Si aggiungono al classico uvaggio le autoctone riscoperte: oseleta, negrara, turchetta, spigamonti e dindarella ed una decina di varietà lasciate dal nonno, tolte e reimpiantate. Queste ultime contribuiscono, in misura del 25%, al Dedicatum, un IGT da uve appassite prodotto solo in alcune annate, il vino che contraddistingue l’azienda. Nessun vitigno internazionale viene coltivato, e neppure la croatina. Due linee per i vini la denominazione: Re Pazzo e Terre di Leone. Gli uvaggi rimangono gli stessi, ma sulla prima solo acciaio e niente appassimento per i Valpolicella e un passaggio in pressa per l’Amarone. Botte grande e tonneau con parziale appassimento per i Valpolicella e Ripasso di Terre di Leone, solo mosto fiore per l’Amarone. Ne escono due stili diversi. Humus, florealità, spezie bianche e grande bevibilità per la prima; cioccolato, caffè, tabacco, spezie scure, frutto croccante e palato importante per la seconda.

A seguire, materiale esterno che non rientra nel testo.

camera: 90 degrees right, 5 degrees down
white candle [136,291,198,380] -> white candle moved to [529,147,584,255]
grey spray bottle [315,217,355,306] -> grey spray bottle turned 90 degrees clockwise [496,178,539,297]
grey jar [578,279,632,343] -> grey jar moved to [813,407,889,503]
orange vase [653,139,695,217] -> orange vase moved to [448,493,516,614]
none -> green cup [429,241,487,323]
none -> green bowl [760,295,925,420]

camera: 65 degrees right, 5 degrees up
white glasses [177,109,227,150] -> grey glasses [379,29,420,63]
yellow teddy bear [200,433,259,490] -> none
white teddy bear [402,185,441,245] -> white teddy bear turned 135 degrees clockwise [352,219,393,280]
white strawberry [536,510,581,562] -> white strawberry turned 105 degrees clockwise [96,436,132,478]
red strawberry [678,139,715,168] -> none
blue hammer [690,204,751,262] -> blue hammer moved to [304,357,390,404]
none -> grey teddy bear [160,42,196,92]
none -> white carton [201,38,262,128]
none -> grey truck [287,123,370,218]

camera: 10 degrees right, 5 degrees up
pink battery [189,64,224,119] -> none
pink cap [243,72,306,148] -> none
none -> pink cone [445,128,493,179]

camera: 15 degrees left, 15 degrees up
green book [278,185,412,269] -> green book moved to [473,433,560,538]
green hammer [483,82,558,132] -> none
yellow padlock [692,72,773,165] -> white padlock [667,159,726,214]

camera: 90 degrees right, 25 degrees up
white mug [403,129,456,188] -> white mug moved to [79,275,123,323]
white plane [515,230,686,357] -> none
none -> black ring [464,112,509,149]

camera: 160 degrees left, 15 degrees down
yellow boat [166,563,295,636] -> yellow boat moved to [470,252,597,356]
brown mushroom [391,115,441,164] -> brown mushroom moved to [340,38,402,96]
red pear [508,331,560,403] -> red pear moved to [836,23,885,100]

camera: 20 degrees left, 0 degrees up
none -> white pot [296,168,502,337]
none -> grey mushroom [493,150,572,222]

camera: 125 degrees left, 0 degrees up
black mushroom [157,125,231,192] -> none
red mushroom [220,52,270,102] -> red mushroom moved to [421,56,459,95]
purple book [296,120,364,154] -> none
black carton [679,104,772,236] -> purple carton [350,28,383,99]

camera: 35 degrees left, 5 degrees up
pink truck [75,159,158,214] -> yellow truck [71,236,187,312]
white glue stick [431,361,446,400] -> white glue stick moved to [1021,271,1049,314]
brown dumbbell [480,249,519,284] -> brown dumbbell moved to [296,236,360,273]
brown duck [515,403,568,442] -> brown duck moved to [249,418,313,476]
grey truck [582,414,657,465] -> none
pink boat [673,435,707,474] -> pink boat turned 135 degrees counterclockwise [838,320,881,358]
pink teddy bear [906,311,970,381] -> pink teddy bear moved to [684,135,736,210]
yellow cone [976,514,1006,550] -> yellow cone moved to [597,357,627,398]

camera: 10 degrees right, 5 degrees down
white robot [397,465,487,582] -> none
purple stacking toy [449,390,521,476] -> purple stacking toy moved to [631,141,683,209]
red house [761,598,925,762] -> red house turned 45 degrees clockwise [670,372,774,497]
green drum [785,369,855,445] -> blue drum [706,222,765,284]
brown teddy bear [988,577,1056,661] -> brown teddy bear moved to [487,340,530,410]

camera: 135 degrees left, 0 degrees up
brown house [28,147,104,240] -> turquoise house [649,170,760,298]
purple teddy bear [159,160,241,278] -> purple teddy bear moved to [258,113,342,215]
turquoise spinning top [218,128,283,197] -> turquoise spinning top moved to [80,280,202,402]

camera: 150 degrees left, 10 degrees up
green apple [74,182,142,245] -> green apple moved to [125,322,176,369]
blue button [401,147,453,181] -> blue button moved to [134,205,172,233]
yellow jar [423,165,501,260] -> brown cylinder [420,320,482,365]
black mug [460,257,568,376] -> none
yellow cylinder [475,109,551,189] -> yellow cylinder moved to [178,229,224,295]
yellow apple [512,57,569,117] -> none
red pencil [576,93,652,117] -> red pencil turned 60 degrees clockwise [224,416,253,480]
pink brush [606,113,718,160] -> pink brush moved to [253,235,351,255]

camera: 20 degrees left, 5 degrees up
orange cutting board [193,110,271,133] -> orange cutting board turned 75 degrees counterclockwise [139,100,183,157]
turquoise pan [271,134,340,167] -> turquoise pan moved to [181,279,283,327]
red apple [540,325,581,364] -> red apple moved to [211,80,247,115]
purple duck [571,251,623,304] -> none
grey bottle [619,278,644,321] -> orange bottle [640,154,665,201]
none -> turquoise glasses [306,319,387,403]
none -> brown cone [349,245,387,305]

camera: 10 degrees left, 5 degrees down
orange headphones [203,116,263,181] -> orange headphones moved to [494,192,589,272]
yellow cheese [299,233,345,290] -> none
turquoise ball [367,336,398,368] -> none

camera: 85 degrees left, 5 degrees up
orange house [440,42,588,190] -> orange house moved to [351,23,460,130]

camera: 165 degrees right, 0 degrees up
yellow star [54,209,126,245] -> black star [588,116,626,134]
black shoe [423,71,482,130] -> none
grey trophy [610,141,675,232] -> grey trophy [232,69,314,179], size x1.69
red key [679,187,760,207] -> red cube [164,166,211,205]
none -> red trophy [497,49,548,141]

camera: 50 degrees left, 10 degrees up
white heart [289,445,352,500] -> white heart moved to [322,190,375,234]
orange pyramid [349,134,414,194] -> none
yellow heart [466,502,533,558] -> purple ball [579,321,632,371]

Valpolicella Classico Re Pazzo 2015 - Rubino ben trasparente. La frutta rossa in primo piano, marasca in confettura, melograno, bastoncino di liquirizia e tocchi di grafite. Sulle papille portavoce del territorio con un tannino gentile, vibrante freschezza, bellissima beva e ritorni appena tostati. Solo acciaio.

Valpolicella Superiore Terre di Leone 2009 - Luminoso rubino. Olfatto ampio e fine. Balsamico con tocchi di spezie scure, rabarbaro, una dolce ciliegia ed i piccoli frutti del sottobosco. A tratti quasi sensazioni eteree e nuance di liquirizia. Caldo al palato ed avvolgente, tannino nobile, non invasivo, accompagnato da una bella acidità e mineralità. Matura in botti di rovere francese e tonneau.